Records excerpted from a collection
#####
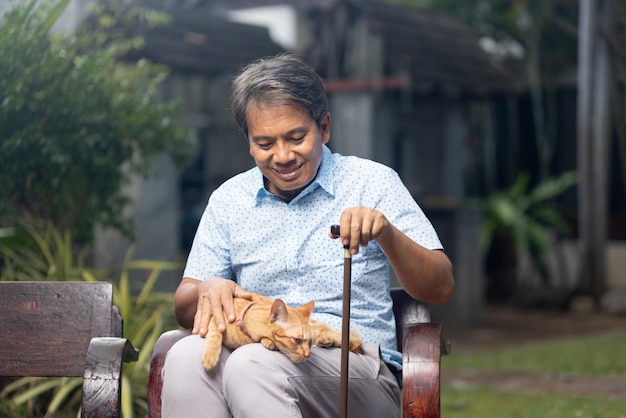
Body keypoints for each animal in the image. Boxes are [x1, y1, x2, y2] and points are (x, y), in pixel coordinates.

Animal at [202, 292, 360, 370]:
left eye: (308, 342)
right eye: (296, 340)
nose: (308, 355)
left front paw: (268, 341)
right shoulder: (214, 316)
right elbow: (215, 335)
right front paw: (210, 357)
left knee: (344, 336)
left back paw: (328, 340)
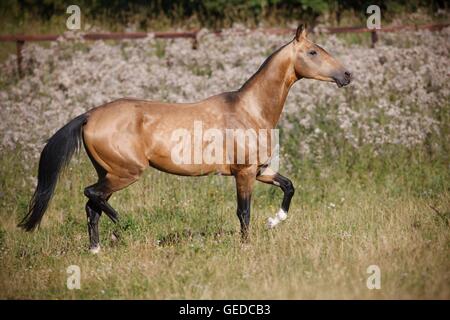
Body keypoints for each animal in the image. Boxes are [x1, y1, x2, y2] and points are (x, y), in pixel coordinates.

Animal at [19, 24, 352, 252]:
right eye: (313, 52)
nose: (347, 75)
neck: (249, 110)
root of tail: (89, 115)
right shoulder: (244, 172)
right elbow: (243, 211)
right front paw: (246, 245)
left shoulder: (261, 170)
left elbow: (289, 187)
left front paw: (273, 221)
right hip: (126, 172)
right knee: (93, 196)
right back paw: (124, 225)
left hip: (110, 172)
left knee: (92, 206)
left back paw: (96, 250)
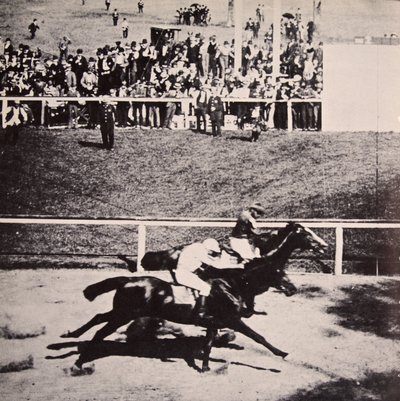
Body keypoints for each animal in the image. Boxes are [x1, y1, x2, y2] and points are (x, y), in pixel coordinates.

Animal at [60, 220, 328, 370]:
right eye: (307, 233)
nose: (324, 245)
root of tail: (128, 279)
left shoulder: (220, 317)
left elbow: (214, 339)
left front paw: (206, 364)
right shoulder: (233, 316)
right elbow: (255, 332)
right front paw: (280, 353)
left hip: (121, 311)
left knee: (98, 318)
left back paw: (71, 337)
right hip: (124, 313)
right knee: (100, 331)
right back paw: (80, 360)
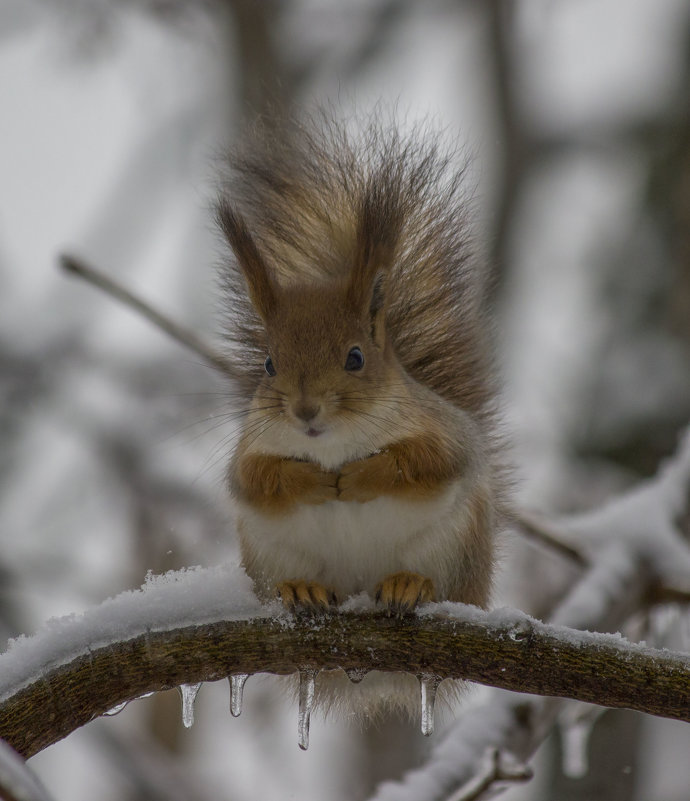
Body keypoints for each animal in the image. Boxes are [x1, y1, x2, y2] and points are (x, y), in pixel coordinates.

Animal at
#####
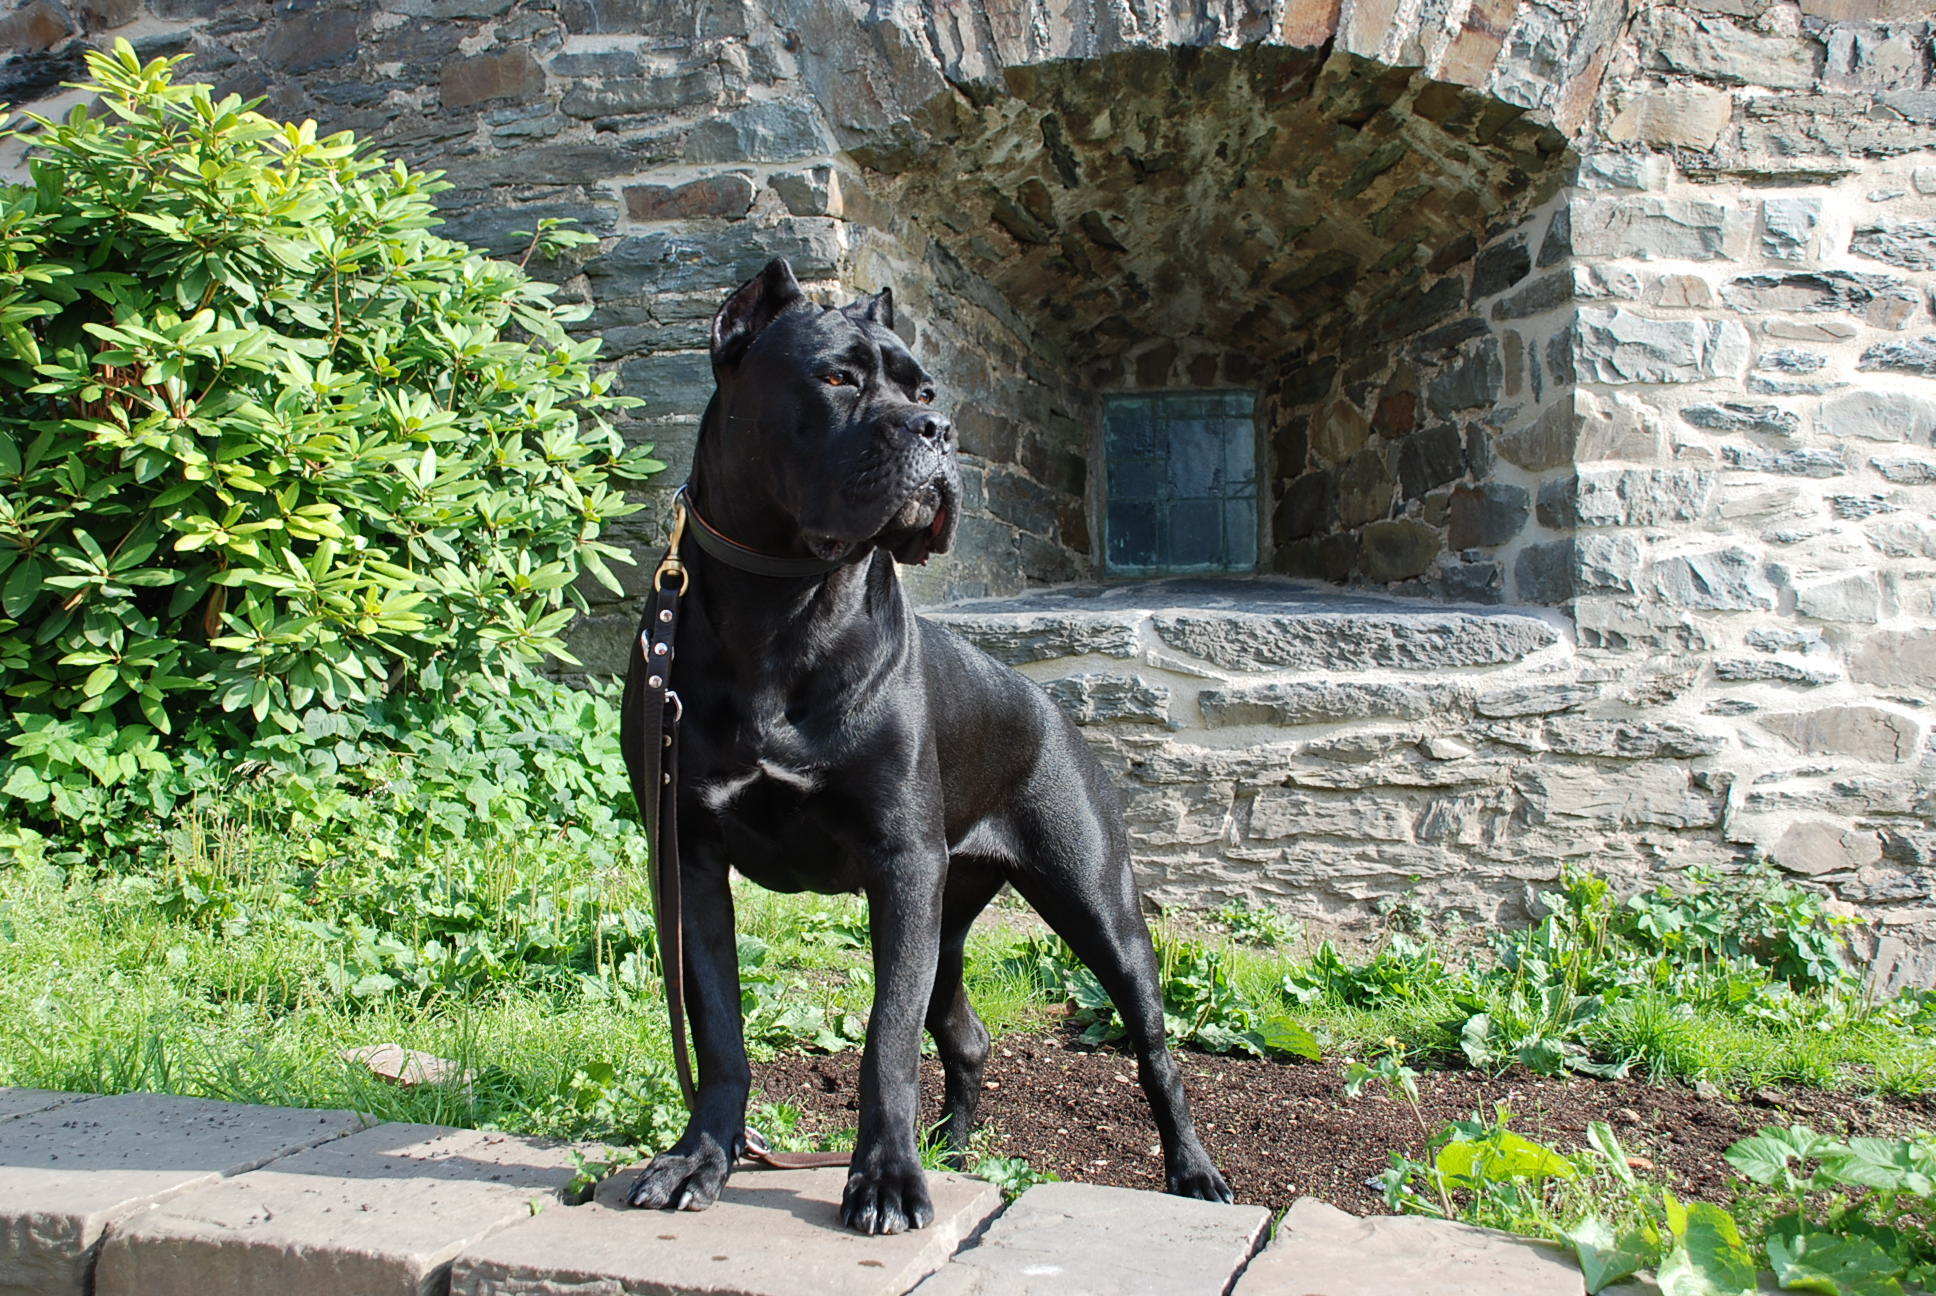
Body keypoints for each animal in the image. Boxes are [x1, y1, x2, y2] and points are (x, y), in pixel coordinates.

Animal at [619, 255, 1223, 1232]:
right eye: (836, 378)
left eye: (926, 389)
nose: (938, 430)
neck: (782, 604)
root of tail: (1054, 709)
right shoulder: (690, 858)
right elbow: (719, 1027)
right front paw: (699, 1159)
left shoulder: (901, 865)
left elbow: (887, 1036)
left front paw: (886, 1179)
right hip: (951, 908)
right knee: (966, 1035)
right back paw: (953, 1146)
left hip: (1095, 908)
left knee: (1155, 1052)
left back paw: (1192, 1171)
#####
Problem description |
In the records above, find every line that contains the word "front" and copy it.

Result of this exercise |
left front paw: (268, 341)
right front paw: (210, 357)
right front paw: (246, 245)
left front paw: (273, 221)
left front paw: (206, 364)
right front paw: (280, 353)
right front paw: (699, 1159)
left front paw: (886, 1179)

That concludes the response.